## PROBLEM TO SOLVE
Everything in the data below is to be reproduced without any deviation.

## RECORDS FOR THE EXERCISE
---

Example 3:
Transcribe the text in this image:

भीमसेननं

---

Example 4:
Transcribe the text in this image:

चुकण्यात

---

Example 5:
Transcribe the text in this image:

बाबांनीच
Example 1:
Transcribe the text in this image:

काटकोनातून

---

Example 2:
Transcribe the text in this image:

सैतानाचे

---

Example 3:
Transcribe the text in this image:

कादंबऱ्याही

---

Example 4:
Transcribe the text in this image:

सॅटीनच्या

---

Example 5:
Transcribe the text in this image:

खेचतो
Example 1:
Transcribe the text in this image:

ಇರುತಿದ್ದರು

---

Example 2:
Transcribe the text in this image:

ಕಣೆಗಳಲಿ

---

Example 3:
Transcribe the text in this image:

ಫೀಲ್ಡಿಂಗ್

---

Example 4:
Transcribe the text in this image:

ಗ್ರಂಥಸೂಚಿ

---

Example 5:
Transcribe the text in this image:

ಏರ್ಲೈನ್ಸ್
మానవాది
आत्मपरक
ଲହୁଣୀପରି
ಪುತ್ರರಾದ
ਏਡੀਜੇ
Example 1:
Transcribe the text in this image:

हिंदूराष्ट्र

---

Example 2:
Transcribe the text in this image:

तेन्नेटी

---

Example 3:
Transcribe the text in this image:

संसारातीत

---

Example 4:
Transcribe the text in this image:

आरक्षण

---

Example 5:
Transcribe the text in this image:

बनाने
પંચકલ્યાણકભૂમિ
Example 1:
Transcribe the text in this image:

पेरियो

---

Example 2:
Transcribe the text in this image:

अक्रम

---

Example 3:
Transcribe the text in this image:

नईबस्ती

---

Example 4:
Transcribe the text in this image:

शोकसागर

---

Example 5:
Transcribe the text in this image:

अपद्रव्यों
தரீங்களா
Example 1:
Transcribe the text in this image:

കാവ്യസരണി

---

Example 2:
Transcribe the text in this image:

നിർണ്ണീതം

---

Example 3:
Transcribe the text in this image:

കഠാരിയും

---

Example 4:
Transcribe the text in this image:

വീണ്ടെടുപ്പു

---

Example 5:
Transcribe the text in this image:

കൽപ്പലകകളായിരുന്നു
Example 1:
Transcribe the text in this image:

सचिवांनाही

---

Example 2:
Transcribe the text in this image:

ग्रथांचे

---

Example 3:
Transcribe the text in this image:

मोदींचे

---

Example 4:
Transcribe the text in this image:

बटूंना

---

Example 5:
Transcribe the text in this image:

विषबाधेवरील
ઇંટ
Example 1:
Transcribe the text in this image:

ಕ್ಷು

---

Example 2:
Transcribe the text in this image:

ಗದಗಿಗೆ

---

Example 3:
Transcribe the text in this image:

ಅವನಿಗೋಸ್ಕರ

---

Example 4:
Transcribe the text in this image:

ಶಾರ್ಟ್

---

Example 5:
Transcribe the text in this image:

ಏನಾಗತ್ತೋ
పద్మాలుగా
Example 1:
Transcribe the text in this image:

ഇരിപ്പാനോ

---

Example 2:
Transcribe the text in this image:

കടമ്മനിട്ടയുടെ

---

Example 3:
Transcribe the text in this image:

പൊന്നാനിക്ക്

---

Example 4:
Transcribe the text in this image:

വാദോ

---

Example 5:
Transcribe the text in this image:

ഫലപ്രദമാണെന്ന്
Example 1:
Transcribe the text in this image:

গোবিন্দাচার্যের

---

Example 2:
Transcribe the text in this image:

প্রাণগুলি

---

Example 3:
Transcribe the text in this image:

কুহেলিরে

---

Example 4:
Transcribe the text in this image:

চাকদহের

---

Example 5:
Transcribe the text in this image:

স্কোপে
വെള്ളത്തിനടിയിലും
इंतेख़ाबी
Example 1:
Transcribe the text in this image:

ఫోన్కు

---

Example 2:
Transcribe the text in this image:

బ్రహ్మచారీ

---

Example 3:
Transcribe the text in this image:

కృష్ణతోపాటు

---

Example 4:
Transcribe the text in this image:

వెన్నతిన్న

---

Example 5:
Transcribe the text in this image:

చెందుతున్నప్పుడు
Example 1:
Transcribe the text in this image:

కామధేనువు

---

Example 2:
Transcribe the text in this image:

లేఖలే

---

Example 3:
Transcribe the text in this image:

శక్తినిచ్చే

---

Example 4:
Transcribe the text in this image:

## ANSWER TO THIS PROBLEM
---

Example 3:
Transcribe the text in this image:

भीमसेननं

---

Example 4:
Transcribe the text in this image:

चुकण्यात

---

Example 5:
Transcribe the text in this image:

बाबांनीच
Example 1:
Transcribe the text in this image:

काटकोनातून

---

Example 2:
Transcribe the text in this image:

सैतानाचे

---

Example 3:
Transcribe the text in this image:

कादंबऱ्याही

---

Example 4:
Transcribe the text in this image:

सॅटीनच्या

---

Example 5:
Transcribe the text in this image:

खेचतो
Example 1:
Transcribe the text in this image:

ಇರುತಿದ್ದರು

---

Example 2:
Transcribe the text in this image:

ಕಣೆಗಳಲಿ

---

Example 3:
Transcribe the text in this image:

ಫೀಲ್ಡಿಂಗ್

---

Example 4:
Transcribe the text in this image:

ಗ್ರಂಥಸೂಚಿ

---

Example 5:
Transcribe the text in this image:

ಏರ್ಲೈನ್ಸ್
మానవాది
आत्मपरक
ଲହୁଣୀପରି
ಪುತ್ರರಾದ
ਏਡੀਜੇ
Example 1:
Transcribe the text in this image:

हिंदूराष्ट्र

---

Example 2:
Transcribe the text in this image:

तेन्नेटी

---

Example 3:
Transcribe the text in this image:

संसारातीत

---

Example 4:
Transcribe the text in this image:

आरक्षण

---

Example 5:
Transcribe the text in this image:

बनाने
પંચકલ્યાણકભૂમિ
Example 1:
Transcribe the text in this image:

पेरियो

---

Example 2:
Transcribe the text in this image:

अक्रम

---

Example 3:
Transcribe the text in this image:

नईबस्ती

---

Example 4:
Transcribe the text in this image:

शोकसागर

---

Example 5:
Transcribe the text in this image:

अपद्रव्यों
தரீங்களா
Example 1:
Transcribe the text in this image:

കാവ്യസരണി

---

Example 2:
Transcribe the text in this image:

നിർണ്ണീതം

---

Example 3:
Transcribe the text in this image:

കഠാരിയും

---

Example 4:
Transcribe the text in this image:

വീണ്ടെടുപ്പു

---

Example 5:
Transcribe the text in this image:

കൽപ്പലകകളായിരുന്നു
Example 1:
Transcribe the text in this image:

सचिवांनाही

---

Example 2:
Transcribe the text in this image:

ग्रथांचे

---

Example 3:
Transcribe the text in this image:

मोदींचे

---

Example 4:
Transcribe the text in this image:

बटूंना

---

Example 5:
Transcribe the text in this image:

विषबाधेवरील
ઇંટ
Example 1:
Transcribe the text in this image:

ಕ್ಷು

---

Example 2:
Transcribe the text in this image:

ಗದಗಿಗೆ

---

Example 3:
Transcribe the text in this image:

ಅವನಿಗೋಸ್ಕರ

---

Example 4:
Transcribe the text in this image:

ಶಾರ್ಟ್

---

Example 5:
Transcribe the text in this image:

ಏನಾಗತ್ತೋ
పద్మాలుగా
Example 1:
Transcribe the text in this image:

ഇരിപ്പാനോ

---

Example 2:
Transcribe the text in this image:

കടമ്മനിട്ടയുടെ

---

Example 3:
Transcribe the text in this image:

പൊന്നാനിക്ക്

---

Example 4:
Transcribe the text in this image:

വാദോ

---

Example 5:
Transcribe the text in this image:

ഫലപ്രദമാണെന്ന്
Example 1:
Transcribe the text in this image:

গোবিন্দাচার্যের

---

Example 2:
Transcribe the text in this image:

প্রাণগুলি

---

Example 3:
Transcribe the text in this image:

কুহেলিরে

---

Example 4:
Transcribe the text in this image:

চাকদহের

---

Example 5:
Transcribe the text in this image:

স্কোপে
വെള്ളത്തിനടിയിലും
इंतेख़ाबी
Example 1:
Transcribe the text in this image:

ఫోన్కు

---

Example 2:
Transcribe the text in this image:

బ్రహ్మచారీ

---

Example 3:
Transcribe the text in this image:

కృష్ణతోపాటు

---

Example 4:
Transcribe the text in this image:

వెన్నతిన్న

---

Example 5:
Transcribe the text in this image:

చెందుతున్నప్పుడు
Example 1:
Transcribe the text in this image:

కామధేనువు

---

Example 2:
Transcribe the text in this image:

లేఖలే

---

Example 3:
Transcribe the text in this image:

శక్తినిచ్చే

---

Example 4:
Transcribe the text in this image:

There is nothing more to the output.